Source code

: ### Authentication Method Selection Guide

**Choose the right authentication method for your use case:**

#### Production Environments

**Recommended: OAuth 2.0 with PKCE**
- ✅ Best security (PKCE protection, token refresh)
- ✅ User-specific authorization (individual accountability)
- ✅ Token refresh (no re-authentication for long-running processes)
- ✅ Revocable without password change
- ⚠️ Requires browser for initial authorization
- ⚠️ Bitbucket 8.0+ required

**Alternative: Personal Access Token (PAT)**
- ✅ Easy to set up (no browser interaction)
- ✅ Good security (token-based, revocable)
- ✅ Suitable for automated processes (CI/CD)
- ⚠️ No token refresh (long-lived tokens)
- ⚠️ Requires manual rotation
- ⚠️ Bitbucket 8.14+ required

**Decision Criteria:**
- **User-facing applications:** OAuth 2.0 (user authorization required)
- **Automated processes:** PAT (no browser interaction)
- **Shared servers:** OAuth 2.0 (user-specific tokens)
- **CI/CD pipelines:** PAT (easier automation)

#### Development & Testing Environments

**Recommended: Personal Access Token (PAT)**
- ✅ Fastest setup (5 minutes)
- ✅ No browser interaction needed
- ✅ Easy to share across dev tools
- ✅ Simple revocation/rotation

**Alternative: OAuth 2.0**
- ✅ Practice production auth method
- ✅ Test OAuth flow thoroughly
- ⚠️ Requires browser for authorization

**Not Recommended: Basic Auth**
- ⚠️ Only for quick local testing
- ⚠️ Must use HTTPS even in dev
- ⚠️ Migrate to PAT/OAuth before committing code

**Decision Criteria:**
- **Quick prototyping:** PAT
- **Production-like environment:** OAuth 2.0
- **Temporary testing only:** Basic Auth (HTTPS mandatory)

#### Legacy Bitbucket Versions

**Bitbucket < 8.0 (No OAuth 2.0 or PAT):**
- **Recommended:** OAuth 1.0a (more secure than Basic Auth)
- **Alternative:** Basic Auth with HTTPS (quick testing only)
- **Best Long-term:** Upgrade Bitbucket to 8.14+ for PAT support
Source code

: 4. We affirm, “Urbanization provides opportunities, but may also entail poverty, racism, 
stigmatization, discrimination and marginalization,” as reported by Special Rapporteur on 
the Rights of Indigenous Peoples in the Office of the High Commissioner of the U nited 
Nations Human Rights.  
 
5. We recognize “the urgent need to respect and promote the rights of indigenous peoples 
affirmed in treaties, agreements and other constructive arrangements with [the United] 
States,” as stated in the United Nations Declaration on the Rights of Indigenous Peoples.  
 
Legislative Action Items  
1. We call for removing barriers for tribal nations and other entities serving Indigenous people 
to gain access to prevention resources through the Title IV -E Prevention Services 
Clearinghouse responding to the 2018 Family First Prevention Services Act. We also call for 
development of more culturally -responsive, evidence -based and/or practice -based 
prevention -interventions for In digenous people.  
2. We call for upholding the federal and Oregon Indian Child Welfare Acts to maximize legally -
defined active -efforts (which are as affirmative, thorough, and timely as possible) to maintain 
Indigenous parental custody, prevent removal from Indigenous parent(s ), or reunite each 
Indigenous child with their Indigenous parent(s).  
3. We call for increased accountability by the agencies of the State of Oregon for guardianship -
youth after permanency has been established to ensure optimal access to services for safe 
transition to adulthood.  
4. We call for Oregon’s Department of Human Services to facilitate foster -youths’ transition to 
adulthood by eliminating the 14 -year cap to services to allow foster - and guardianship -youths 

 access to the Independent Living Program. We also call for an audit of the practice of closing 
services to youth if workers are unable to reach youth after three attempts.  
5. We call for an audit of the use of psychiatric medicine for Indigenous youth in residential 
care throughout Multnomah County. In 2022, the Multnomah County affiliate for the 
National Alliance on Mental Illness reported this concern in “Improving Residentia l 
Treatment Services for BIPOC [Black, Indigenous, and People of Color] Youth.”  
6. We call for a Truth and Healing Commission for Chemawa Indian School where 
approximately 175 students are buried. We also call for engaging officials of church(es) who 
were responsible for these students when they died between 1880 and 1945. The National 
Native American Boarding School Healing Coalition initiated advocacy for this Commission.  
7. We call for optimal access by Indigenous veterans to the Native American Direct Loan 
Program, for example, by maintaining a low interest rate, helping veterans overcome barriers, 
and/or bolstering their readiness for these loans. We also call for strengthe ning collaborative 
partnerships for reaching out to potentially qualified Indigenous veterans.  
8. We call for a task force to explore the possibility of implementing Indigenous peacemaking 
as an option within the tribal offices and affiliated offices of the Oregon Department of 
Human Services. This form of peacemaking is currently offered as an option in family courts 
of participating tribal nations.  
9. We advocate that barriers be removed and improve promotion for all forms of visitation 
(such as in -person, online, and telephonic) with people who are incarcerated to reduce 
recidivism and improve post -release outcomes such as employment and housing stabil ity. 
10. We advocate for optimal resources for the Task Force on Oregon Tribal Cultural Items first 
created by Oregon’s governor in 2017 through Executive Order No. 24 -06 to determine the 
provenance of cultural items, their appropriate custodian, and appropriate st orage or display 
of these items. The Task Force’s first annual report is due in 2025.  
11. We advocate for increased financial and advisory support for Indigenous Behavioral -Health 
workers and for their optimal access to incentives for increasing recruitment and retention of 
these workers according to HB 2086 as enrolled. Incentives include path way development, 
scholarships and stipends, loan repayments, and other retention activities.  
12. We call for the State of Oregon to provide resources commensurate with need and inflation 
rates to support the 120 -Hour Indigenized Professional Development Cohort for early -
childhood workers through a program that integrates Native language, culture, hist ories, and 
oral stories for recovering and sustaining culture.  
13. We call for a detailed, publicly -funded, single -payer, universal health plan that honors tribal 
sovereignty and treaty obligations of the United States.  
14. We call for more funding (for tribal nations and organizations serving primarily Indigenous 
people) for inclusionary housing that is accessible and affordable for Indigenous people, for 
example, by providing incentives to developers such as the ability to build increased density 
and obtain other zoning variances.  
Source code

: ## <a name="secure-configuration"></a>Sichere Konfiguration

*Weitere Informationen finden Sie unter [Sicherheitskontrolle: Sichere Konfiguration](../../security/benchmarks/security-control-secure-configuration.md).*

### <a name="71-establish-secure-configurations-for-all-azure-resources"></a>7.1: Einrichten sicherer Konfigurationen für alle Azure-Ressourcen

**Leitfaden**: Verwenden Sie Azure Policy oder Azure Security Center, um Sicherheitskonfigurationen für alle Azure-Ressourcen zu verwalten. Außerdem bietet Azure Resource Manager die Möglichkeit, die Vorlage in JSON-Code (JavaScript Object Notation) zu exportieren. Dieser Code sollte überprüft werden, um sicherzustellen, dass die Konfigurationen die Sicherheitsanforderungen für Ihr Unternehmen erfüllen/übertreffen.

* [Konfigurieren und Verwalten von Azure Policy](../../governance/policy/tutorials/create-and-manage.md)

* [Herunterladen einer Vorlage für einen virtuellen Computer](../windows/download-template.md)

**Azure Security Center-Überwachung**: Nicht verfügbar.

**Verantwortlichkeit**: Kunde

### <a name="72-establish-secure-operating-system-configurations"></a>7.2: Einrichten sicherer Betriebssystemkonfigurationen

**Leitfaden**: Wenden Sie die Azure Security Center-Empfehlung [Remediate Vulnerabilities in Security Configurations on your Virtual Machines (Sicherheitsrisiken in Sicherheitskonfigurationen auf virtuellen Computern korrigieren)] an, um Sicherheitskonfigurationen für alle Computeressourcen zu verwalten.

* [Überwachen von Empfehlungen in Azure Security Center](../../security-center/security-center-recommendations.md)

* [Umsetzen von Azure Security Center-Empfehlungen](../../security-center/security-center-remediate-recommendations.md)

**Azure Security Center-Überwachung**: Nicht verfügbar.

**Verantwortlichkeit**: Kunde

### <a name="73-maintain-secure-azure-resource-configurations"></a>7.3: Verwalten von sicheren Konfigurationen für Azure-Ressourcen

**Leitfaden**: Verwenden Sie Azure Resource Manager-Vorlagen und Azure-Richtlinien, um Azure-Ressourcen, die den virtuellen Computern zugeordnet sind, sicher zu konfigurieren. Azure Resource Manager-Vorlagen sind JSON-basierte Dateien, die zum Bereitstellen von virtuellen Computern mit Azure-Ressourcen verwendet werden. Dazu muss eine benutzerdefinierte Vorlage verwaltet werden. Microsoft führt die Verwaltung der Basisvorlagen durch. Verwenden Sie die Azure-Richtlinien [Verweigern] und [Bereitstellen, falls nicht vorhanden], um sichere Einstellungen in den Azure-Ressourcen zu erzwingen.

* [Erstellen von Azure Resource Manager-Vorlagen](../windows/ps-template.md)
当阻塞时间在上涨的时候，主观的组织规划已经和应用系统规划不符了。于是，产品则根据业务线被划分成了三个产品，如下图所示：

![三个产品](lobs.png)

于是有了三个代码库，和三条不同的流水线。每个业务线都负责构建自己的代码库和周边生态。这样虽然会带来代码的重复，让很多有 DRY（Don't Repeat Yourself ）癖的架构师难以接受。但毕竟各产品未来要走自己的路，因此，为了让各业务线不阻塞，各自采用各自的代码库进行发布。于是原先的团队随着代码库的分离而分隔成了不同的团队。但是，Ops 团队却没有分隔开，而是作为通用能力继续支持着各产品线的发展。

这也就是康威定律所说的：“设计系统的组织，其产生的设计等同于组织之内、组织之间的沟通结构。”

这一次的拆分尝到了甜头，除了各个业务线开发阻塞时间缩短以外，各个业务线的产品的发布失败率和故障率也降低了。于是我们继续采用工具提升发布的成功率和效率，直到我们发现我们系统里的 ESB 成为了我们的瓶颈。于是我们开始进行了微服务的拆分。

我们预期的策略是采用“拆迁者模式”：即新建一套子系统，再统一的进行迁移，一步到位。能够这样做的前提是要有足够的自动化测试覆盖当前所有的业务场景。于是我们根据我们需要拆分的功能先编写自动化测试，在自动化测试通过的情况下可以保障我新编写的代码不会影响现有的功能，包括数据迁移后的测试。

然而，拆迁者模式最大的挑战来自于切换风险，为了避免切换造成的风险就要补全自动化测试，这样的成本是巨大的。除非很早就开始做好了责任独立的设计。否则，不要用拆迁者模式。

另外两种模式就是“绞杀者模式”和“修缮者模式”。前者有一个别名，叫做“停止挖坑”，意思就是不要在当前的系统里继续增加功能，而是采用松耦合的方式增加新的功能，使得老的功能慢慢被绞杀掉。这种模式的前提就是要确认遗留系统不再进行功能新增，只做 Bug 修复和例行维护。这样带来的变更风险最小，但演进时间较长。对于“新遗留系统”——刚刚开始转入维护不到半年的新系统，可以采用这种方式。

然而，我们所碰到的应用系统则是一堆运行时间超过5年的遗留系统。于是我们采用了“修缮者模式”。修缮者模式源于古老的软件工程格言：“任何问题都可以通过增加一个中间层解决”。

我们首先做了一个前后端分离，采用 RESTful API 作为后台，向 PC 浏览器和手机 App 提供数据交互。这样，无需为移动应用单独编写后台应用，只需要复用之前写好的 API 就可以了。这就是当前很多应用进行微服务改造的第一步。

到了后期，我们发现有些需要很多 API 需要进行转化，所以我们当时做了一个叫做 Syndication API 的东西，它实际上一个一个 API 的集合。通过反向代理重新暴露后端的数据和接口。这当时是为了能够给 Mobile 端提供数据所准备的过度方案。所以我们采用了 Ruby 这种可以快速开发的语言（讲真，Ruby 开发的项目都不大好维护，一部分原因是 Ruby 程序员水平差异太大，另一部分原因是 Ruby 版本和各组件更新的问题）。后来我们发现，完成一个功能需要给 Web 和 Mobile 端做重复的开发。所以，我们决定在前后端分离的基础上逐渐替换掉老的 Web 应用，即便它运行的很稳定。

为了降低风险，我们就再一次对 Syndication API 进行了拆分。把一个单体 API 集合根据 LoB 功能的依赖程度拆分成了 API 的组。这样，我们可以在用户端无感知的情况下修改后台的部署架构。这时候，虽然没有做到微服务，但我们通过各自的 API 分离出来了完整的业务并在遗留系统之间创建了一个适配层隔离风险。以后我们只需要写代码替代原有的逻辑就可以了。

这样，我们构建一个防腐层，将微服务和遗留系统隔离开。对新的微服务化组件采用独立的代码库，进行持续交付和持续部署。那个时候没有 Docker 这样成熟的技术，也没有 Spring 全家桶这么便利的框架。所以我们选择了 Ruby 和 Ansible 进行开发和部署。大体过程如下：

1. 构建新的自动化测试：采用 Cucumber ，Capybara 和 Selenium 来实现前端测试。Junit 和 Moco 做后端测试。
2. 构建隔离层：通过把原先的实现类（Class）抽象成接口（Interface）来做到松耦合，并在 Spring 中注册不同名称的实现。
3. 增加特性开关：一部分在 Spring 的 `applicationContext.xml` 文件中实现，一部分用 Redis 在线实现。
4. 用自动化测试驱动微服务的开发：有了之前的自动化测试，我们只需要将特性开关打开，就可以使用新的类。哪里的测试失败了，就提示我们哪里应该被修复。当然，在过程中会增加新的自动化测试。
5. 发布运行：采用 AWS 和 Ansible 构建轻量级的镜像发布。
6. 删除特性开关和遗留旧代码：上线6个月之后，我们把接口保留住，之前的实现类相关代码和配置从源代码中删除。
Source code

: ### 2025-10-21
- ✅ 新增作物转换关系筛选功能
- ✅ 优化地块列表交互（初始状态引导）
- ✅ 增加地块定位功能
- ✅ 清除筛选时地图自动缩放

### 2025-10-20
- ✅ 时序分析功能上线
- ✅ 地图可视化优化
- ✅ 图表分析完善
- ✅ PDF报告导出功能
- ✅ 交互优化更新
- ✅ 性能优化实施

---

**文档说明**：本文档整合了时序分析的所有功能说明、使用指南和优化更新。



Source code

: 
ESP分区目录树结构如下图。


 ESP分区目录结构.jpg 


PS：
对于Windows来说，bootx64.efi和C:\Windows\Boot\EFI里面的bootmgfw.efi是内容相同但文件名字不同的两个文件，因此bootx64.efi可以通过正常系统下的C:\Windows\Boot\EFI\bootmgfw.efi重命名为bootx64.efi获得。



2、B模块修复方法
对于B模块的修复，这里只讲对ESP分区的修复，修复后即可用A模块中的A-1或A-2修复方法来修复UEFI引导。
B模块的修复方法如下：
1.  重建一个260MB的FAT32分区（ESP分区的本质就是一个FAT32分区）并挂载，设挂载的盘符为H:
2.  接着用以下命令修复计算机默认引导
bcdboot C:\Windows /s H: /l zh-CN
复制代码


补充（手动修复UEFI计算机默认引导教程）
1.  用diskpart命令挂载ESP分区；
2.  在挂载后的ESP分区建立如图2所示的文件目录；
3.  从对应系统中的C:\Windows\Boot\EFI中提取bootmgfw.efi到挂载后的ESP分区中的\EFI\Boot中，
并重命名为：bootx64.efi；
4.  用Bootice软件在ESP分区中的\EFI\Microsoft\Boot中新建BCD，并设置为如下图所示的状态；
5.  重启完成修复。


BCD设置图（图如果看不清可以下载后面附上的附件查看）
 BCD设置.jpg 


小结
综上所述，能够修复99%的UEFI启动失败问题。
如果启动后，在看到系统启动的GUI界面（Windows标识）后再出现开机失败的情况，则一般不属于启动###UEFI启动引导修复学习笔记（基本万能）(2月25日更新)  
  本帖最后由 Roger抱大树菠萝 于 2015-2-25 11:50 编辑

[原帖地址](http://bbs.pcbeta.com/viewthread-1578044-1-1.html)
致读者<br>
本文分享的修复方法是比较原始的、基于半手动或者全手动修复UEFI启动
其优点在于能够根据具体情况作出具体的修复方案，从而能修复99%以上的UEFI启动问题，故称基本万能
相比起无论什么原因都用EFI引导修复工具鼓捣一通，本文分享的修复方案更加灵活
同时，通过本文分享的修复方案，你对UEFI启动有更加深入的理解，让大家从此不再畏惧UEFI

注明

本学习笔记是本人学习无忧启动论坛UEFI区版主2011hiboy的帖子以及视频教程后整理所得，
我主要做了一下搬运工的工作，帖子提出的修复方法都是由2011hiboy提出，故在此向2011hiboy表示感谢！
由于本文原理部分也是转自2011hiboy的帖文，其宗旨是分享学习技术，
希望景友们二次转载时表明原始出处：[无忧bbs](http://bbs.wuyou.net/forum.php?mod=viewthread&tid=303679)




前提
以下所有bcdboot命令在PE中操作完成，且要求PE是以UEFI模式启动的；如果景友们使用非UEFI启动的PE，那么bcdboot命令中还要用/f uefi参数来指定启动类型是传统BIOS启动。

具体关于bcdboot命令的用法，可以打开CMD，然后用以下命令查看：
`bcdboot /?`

About this task: Revise the stretch of the material above from the line containing "provides opportunities, but" through the line containing "of Indigenous Peoples." by changing "agreements" to "accords", and output only those lines with nothing else altered.

Exercise response:
: 4. We affirm, “Urbanization provides opportunities, but may also entail poverty, racism, 
stigmatization, discrimination and marginalization,” as reported by Special Rapporteur on 
the Rights of Indigenous Peoples in the Office of the High Commissioner of the U nited 
Nations Human Rights.  
 
5. We recognize “the urgent need to respect and promote the rights of indigenous peoples 
affirmed in treaties, accords and other constructive arrangements with [the United] 
States,” as stated in the United Nations Declaration on the Rights of Indigenous Peoples.  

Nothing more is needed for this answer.